When colleges look at student's admissions packages, one of the things they factor into their decision is where you are from. Public and private colleges will differ in the amount of weight they give your home state, and whether or not they let it be a determinant depends on a number of different factors. Even though you can't do anything about this part of your admissions package, it is good to keep this in mind when first applying to a public or private university.
Why does it matter what state you're from?
For public and private colleges, they may have a certain quota they have to reach for out-of-state applicants. Private colleges generally have higher quotas than public colleges for out-of-state applicants. Both types of colleges value geographic diversity in their students because it might have an affect on what type of applicants they get in the future.
Out-of-state tuition is generally much higher, sometimes even twice the cost, than in-state tuition, colleges often have a hard time getting just 5% of students from different states than their own. Especially if the school isn't highly ranked or well-known for their sports or academic programs, getting out-of-state applicants can be close to impossible. Plus, for the college, if they are able to get more out-of-state applicants it means more in tuition getting paid to their college, which can be very important in times an economic downturn.
What does this mean for you?
What this means is that you may have a better chance of getting into a ranked school if you are an out-of-state applicant, over an in-state applicant with the same qualifications, experience, and personal background. Private schools generally prioritize out-of-state applicants more than public schools do, too.
Remember, though, that this isn't always the case and it isn't always one-to-one, meaning just because you're an out-of-state applicant doesn't guarantee you a position at any college. College admissions factors in a number of different variables when making their decision, so don't rely on your location to get you into college.
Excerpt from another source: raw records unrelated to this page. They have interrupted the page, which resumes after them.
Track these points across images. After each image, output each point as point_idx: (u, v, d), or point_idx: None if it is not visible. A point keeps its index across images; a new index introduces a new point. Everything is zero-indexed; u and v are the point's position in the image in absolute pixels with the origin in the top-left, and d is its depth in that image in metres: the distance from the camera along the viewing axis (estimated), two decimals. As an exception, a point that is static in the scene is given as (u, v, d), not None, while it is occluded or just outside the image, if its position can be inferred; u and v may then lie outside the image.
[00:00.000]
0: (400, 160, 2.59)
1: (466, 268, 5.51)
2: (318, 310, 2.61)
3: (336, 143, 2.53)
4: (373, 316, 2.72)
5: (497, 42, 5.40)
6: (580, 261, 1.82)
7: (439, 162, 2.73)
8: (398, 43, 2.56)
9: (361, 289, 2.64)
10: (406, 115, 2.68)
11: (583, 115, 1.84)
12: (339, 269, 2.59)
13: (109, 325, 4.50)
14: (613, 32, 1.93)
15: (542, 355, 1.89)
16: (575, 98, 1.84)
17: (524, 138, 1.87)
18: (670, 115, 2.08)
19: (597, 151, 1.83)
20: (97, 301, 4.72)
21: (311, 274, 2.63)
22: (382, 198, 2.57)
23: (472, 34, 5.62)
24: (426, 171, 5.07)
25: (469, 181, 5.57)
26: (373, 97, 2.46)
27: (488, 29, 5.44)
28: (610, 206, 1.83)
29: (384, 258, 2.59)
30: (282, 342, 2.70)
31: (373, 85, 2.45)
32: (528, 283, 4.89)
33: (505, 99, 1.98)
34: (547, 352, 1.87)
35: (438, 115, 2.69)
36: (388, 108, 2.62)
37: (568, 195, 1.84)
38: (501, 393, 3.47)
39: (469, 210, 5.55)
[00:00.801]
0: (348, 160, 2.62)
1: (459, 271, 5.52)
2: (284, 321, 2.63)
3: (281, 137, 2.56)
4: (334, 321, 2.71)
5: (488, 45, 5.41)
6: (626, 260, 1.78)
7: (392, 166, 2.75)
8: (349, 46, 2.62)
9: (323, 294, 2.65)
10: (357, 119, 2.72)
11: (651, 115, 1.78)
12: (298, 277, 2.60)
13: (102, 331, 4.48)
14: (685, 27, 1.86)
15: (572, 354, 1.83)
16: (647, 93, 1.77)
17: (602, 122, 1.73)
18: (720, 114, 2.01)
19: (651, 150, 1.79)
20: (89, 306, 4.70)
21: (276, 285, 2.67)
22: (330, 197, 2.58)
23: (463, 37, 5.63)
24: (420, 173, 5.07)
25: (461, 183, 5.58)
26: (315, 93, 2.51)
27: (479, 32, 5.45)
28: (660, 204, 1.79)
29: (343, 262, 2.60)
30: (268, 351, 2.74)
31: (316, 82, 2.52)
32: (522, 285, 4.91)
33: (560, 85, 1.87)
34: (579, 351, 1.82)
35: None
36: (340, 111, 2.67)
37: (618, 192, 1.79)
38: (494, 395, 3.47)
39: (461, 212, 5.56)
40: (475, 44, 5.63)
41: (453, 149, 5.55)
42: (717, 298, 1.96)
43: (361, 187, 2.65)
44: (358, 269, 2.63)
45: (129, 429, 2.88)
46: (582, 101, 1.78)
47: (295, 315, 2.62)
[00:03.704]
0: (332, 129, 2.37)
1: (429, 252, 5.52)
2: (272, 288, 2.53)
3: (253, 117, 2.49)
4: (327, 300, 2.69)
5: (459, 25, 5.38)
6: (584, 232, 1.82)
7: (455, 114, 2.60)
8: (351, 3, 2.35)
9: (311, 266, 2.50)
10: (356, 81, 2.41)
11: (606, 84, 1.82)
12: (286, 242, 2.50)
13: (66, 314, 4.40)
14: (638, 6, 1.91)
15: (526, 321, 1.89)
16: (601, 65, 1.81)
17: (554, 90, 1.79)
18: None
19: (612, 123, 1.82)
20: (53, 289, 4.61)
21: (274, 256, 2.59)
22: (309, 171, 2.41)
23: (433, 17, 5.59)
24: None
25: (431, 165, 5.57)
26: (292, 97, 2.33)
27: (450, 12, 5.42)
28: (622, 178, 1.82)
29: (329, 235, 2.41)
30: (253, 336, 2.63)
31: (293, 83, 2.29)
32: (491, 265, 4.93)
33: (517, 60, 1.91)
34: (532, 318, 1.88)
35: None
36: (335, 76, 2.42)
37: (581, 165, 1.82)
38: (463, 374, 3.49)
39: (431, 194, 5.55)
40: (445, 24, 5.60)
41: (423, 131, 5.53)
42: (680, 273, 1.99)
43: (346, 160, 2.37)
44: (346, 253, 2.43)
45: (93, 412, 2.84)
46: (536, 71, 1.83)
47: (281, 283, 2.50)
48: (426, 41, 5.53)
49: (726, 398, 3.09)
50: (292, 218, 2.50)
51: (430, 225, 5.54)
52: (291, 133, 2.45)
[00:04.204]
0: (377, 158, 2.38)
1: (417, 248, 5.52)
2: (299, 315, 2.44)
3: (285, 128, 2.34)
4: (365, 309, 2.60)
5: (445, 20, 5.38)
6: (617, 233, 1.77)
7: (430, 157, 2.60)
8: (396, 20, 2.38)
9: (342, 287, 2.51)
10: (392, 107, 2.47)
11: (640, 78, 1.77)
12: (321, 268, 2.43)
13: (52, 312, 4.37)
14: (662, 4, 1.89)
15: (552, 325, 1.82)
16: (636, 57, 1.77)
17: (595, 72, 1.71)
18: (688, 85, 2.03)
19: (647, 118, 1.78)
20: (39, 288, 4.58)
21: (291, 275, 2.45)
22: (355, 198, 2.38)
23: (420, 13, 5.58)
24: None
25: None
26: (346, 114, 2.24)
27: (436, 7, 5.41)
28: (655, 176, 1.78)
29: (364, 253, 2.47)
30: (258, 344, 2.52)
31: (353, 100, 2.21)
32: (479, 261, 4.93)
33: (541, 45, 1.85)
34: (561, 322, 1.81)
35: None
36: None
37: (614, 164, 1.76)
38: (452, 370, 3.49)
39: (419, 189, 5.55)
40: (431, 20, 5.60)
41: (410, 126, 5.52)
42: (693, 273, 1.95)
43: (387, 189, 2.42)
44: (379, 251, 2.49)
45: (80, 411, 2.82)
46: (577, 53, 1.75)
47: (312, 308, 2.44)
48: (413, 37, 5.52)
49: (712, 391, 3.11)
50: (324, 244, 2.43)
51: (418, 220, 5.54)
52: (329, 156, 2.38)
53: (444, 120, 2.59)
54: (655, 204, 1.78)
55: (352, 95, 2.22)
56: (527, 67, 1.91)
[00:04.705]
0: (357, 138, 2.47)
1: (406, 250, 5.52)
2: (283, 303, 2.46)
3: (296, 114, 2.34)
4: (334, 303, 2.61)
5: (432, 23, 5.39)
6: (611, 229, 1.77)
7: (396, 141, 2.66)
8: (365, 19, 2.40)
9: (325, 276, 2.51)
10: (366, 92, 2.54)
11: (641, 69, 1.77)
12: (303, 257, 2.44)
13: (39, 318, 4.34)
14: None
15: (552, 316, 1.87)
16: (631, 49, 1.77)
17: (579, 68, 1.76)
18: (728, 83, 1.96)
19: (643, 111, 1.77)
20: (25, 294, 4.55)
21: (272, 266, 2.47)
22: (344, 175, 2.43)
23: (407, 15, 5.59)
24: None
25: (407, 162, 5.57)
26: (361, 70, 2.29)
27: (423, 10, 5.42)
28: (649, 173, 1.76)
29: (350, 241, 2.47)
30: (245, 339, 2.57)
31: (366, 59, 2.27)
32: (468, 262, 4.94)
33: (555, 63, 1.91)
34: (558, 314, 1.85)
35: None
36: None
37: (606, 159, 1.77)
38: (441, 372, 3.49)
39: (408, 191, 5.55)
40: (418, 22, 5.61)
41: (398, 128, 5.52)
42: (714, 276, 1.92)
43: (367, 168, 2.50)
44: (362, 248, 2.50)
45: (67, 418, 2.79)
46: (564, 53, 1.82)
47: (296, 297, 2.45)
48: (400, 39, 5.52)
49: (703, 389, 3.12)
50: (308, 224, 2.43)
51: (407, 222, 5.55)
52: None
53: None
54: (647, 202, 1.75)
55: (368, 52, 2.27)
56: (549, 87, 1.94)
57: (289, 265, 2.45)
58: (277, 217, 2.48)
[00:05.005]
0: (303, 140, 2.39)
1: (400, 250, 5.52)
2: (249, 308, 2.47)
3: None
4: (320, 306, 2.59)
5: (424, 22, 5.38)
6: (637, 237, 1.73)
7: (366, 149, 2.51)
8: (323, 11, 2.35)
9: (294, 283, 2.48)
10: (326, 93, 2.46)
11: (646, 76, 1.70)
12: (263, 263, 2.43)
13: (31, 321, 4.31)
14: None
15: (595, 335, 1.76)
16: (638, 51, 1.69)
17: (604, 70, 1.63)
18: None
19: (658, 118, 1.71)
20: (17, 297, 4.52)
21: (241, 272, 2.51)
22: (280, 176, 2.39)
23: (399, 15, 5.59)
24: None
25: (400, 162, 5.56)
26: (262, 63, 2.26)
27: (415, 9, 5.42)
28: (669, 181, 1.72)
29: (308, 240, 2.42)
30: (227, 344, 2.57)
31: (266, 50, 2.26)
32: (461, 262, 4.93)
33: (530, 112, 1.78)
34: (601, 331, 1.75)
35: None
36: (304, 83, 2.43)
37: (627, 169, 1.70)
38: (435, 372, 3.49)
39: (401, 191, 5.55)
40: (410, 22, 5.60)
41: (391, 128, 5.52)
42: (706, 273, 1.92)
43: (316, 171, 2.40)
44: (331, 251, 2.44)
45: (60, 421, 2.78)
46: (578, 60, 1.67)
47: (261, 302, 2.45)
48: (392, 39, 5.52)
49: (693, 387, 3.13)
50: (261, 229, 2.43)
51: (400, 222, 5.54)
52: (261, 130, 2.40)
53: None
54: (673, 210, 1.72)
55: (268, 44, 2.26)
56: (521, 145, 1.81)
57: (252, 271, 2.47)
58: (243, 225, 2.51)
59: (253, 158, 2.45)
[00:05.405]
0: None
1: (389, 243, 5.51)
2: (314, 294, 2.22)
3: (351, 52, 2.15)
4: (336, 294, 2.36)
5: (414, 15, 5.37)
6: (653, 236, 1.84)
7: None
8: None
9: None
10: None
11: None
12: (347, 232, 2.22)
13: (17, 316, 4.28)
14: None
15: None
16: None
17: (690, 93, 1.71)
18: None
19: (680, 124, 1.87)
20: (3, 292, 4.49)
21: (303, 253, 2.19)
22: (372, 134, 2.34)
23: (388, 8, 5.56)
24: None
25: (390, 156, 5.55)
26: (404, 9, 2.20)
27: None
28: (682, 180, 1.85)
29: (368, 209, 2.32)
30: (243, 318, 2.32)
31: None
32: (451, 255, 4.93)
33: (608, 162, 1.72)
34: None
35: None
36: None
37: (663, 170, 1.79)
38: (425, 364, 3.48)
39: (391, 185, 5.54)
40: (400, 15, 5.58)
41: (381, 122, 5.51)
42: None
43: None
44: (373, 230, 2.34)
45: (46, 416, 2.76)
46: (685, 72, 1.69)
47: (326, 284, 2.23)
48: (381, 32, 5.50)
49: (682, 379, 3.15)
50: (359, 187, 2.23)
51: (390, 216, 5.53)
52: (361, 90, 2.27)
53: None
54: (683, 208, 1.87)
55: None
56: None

If anything, this is something that you should ask the admissions office of the college you are applying to. Most will probably tell you that it does, but this factor is so little that it won't tend to matter as much as the student might think. Above all, schools will look at your grades, extracurricular activities, intended major, and classes you have taken to determine the value you bring them as an institution.
One thing to keep in mind as well is that schools will sometimes offer students financial incentives for attending, but not just because of your residency classification. If you are a good out-of-state applicant, the school may offer you in-state tuition to attend, and sometimes even scholarships and help with tuition above that. This information will be included in your acceptance letter. Above all, don't be discouraged from applying to an out-of-state college, public or private, just because you don't qualify for in-state tuition.
If you do get an acceptance letter with some sort of financial aid package, make sure that you factor this into your decision when ultimately choosing the school you are going to attend. Also, don't just look at the financial aid package and say no, call the school and tell them about your situation. If you would attend if tuition were X amount of dollars less, let them know. They may be able to get you a better financial aid package, especially if you've been accepted into other competitor schools.
There is nothing wrong with asking, and there is certainly room for schools to work with you if you are a student whom they really want to attend their college. Even if they aren't able to get you anything better, you can still decide to attend that school. It doesn't hurt to ask.